Apply what you read:
(1) Answer these about the practice question on voluntary liquidation, one line each:
(a) Which answer option is marked correct?
(b) Within how many months must the declaration of solvency state the company can pay its debts?
(c) According to the common mistakes, who initiates a Creditors' Voluntary Liquidation?
(2) Reproduce everything in the practice question on voluntary liquidation from "Distinguish between solvent" down to "creditors take control).".

Passage shown:
+ + + + +

Medium1 markMultiple Choice
Syllabus G: Insolvency lawSection ACorporate and Business Law

ACCA · Question 39 · Syllabus G: Insolvency law

What is the key difference between a Members' Voluntary Liquidation (MVL) and a Creditors' Voluntary Liquidation (CVL)?

Answer options:

A.

An MVL is initiated by the court, while a CVL is initiated by the creditors.

B.

In an MVL, the directors must make a statutory declaration of solvency; in a CVL, the company is insolvent.

C.

An MVL applies only to public companies, while a CVL applies to private companies.

D.

The liquidator in an MVL is appointed by the court, whereas in a CVL they are appointed by the members.

How to approach this question

Distinguish between solvent and insolvent voluntary liquidations.

Full Answer

B.In an MVL, the directors must make a statutory declaration of solvency; in a CVL, the company is insolvent.✓ Correct
A Members' Voluntary Liquidation (MVL) is used when a company is solvent. The directors must swear a statutory declaration of solvency stating the company can pay its debts within 12 months. If they cannot make this declaration, the process becomes a Creditors' Voluntary Liquidation (CVL), where creditors have control.

Common mistakes

Assuming a Creditors' Voluntary Liquidation is initiated by the creditors (it is initiated by the members, but creditors take control).

+ + + + +

Raw data:
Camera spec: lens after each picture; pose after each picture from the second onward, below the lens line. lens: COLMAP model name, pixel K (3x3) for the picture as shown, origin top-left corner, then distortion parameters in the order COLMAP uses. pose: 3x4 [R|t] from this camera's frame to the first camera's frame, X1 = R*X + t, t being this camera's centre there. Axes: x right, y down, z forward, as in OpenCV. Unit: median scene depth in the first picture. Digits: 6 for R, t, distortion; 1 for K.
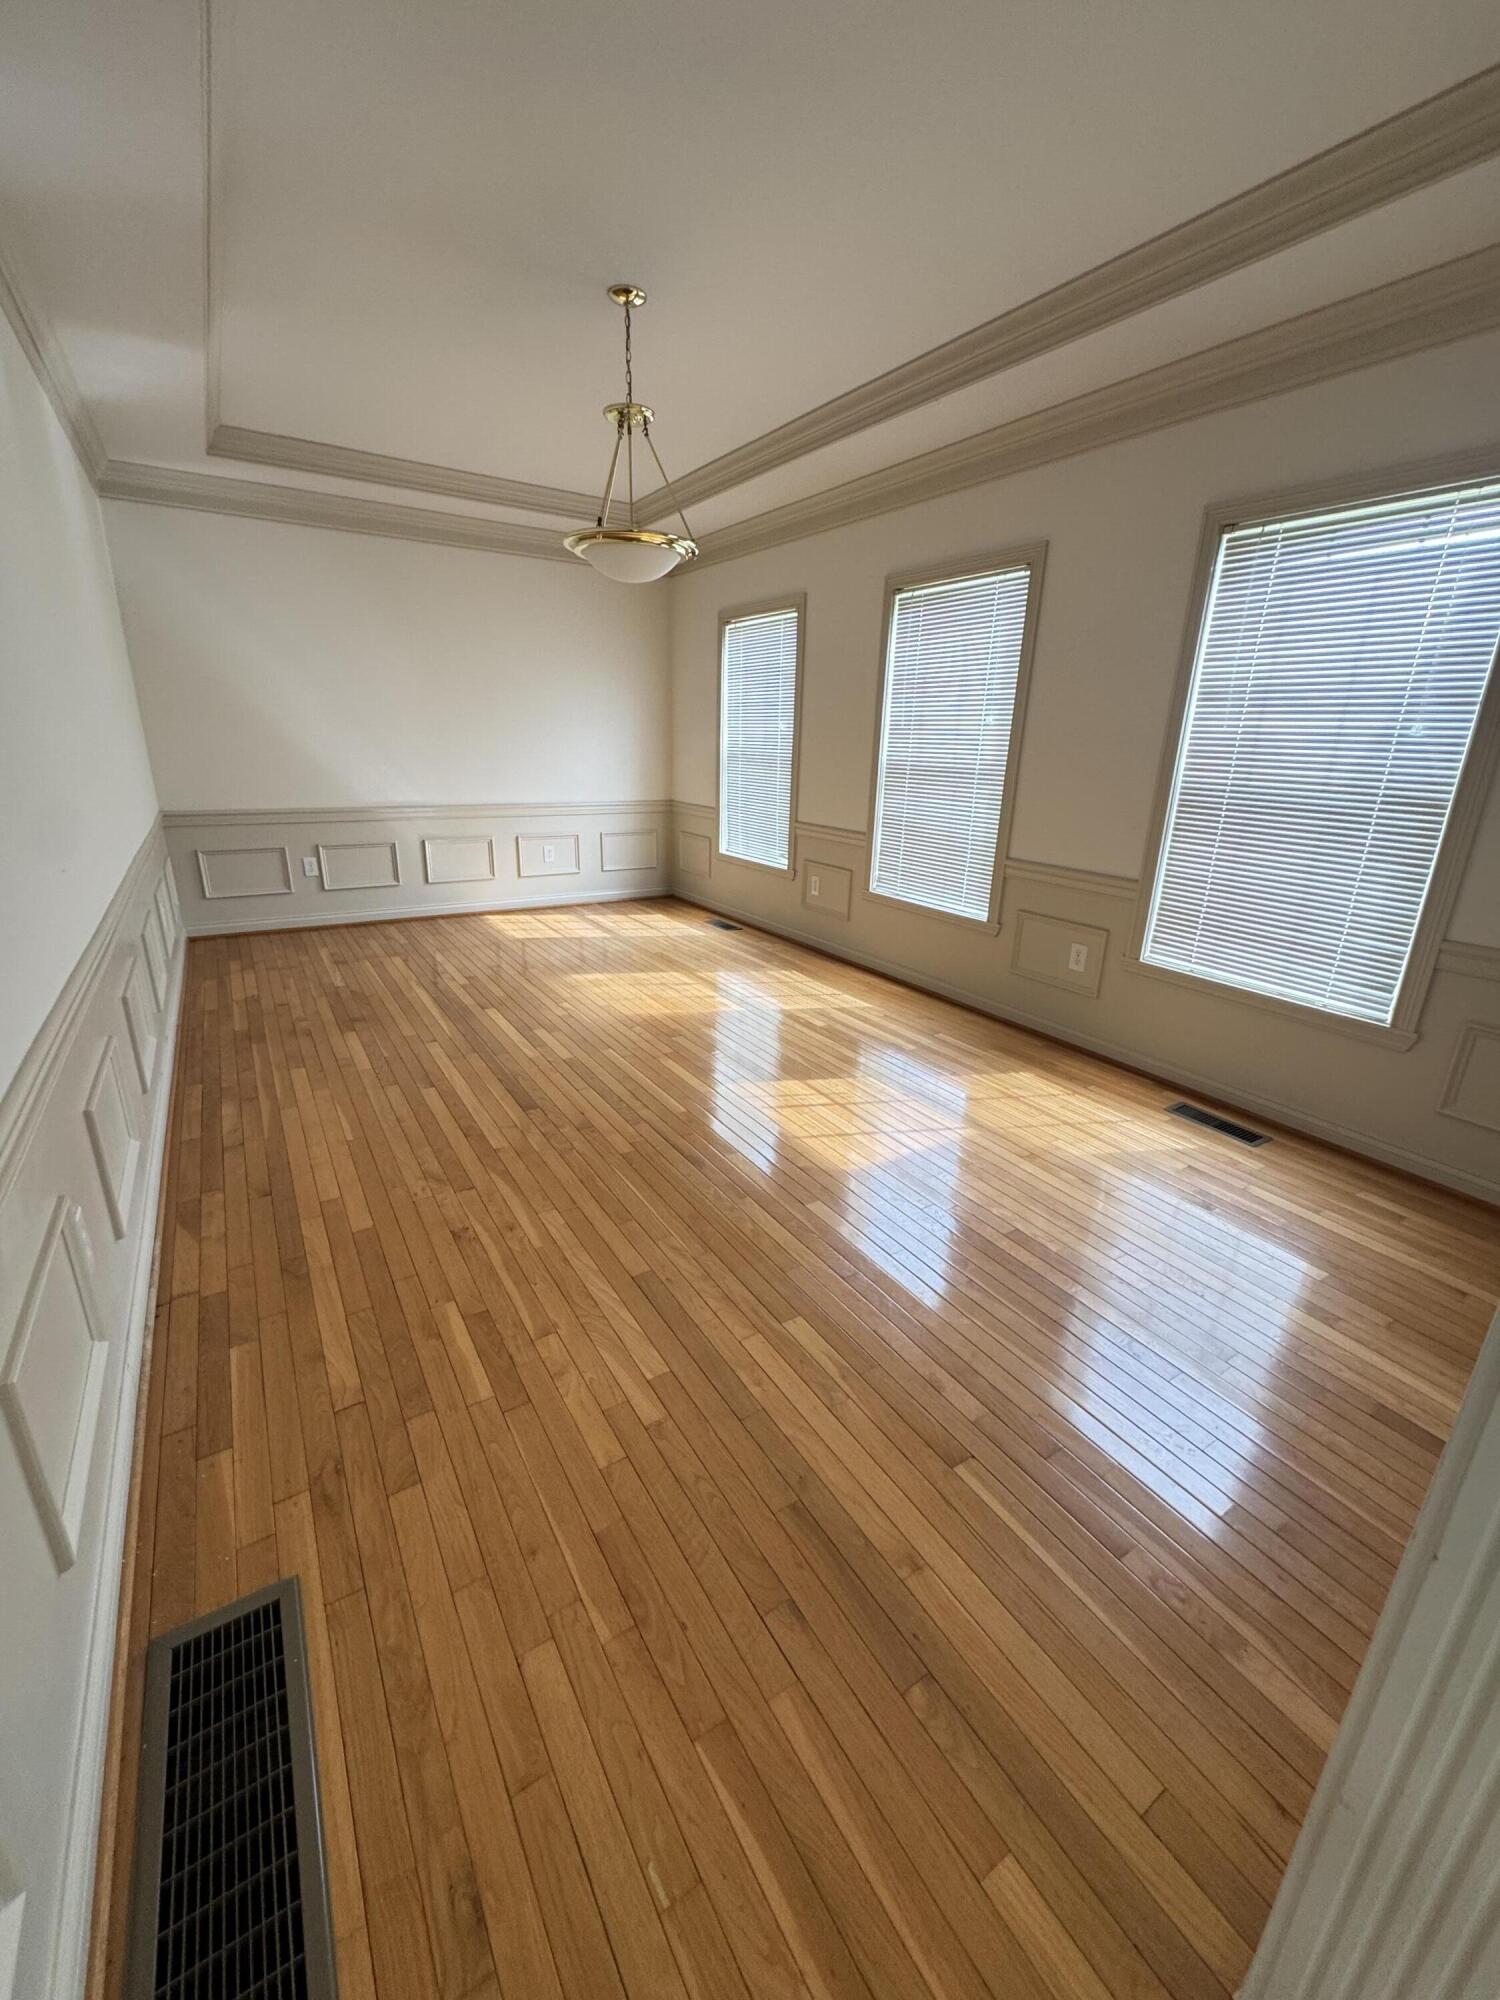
lens RADIAL K [[801.7, 0, 754.1], [0, 801.7, 996.2], [0, 0, 1]] dist [-0.003155, 0.000167]
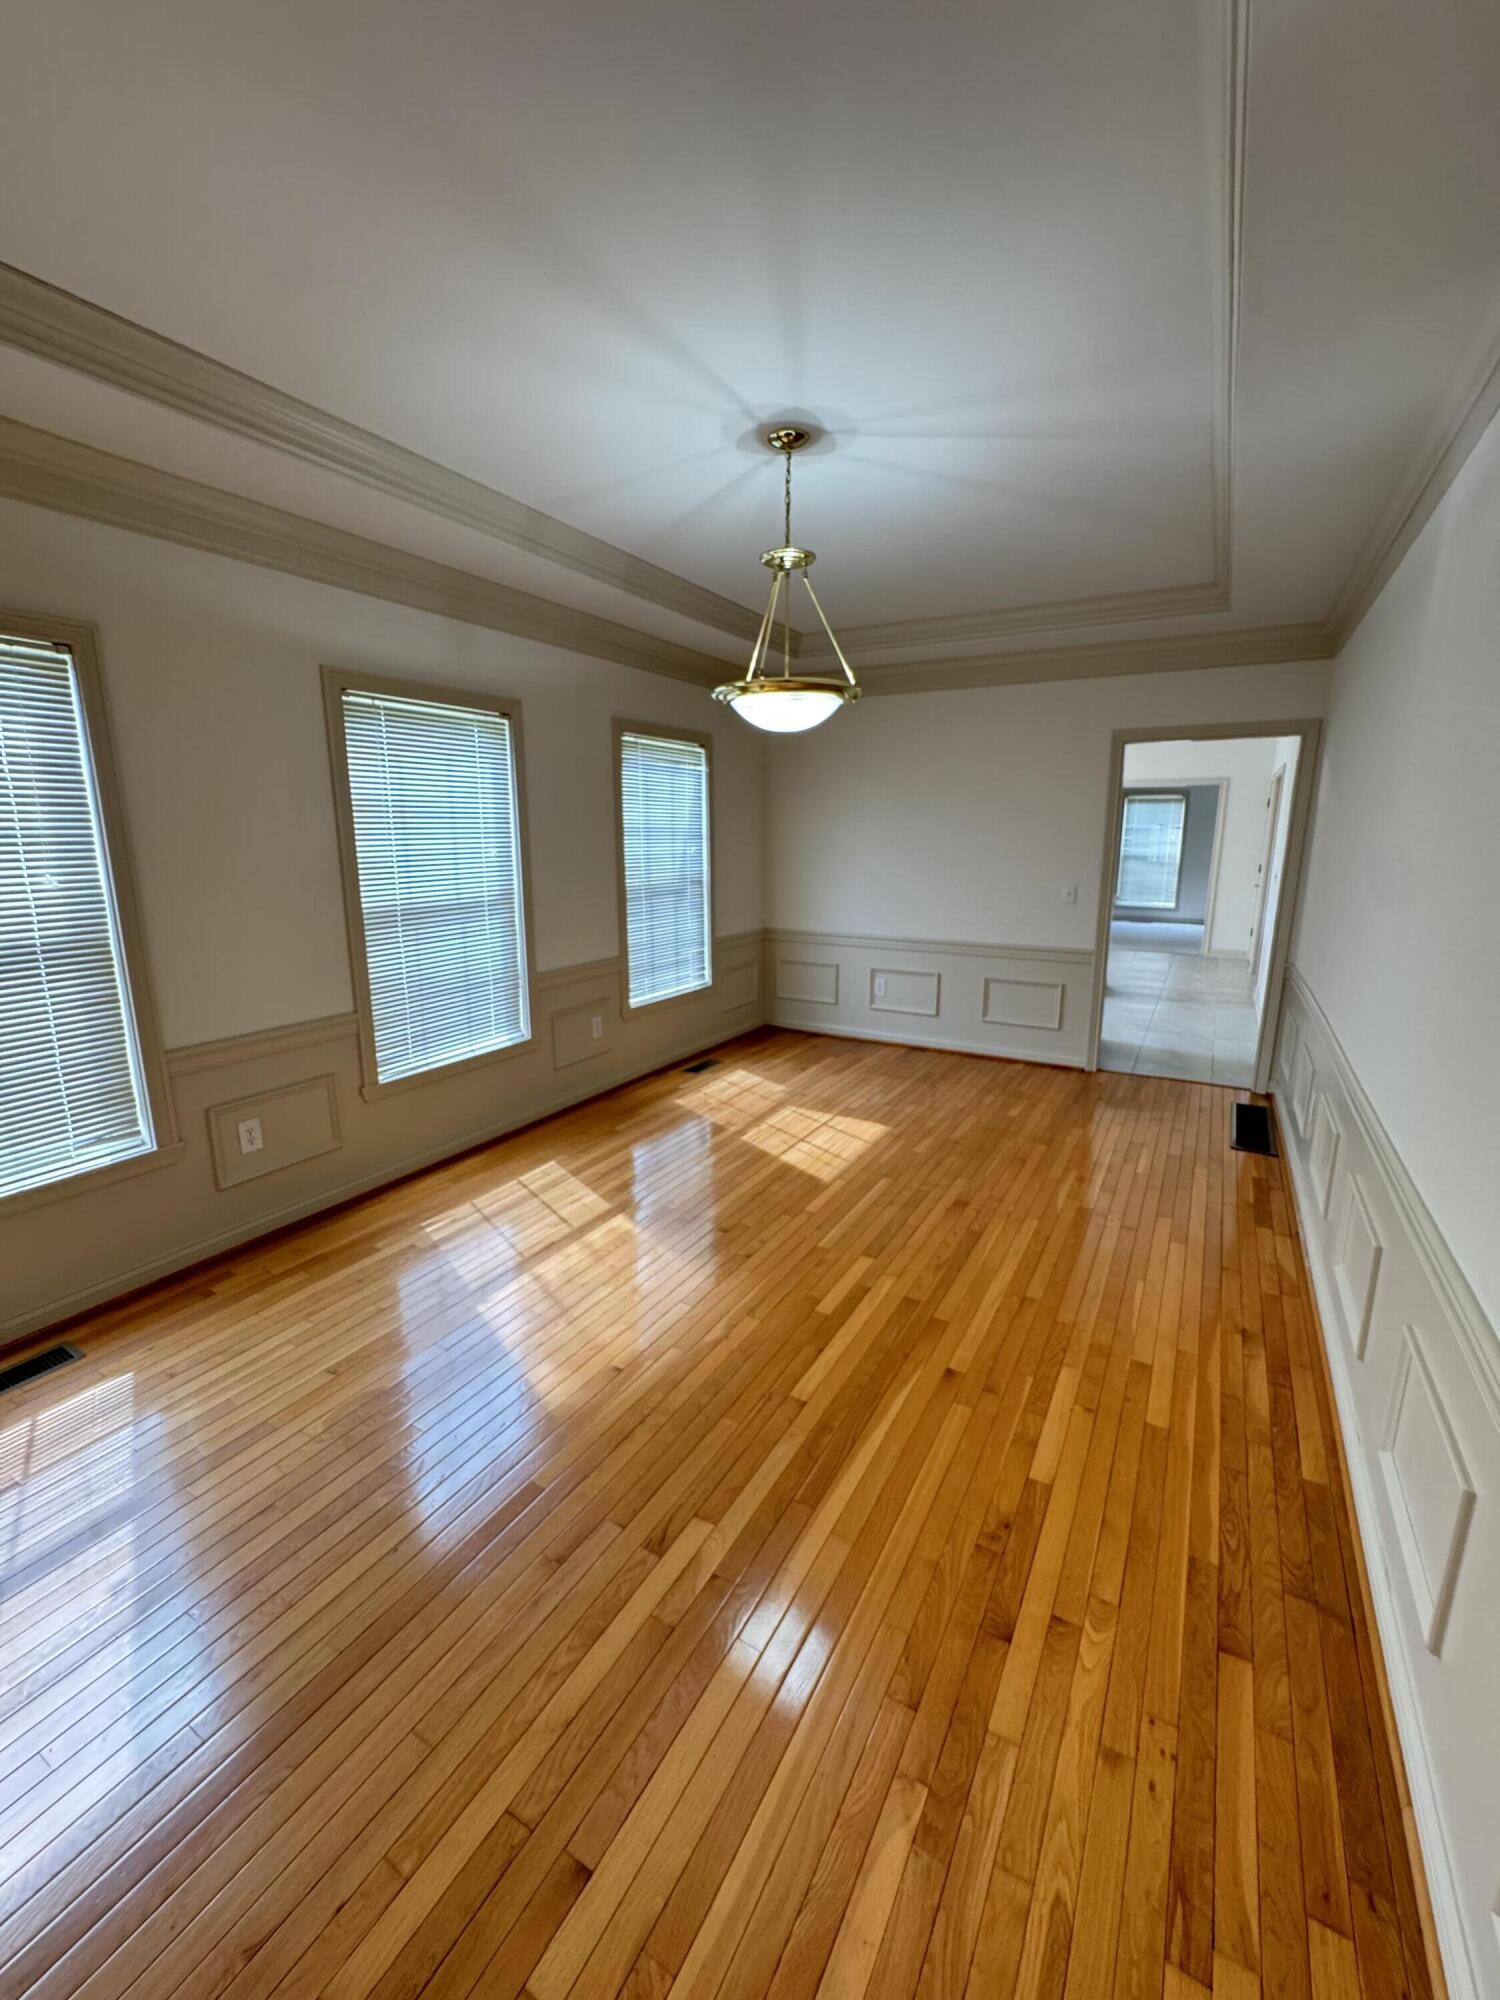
lens RADIAL K [[801.7, 0, 754.1], [0, 801.7, 996.2], [0, 0, 1]] dist [-0.003155, 0.000167]
pose [[-0.456247, -0.208393, 0.865108, -0.764439], [0.262169, 0.897561, 0.354475, -0.454379], [-0.850357, 0.388532, -0.354875, 1.151846]]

+ + + + +

List of answers:
(1)
(a) B
(b) 12 months
(c) The members

(2)
Distinguish between solvent and insolvent voluntary liquidations.

Full Answer

B.In an MVL, the directors must make a statutory declaration of solvency; in a CVL, the company is insolvent.✓ Correct
A Members' Voluntary Liquidation (MVL) is used when a company is solvent. The directors must swear a statutory declaration of solvency stating the company can pay its debts within 12 months. If they cannot make this declaration, the process becomes a Creditors' Voluntary Liquidation (CVL), where creditors have control.

Common mistakes

Assuming a Creditors' Voluntary Liquidation is initiated by the creditors (it is initiated by the members, but creditors take control).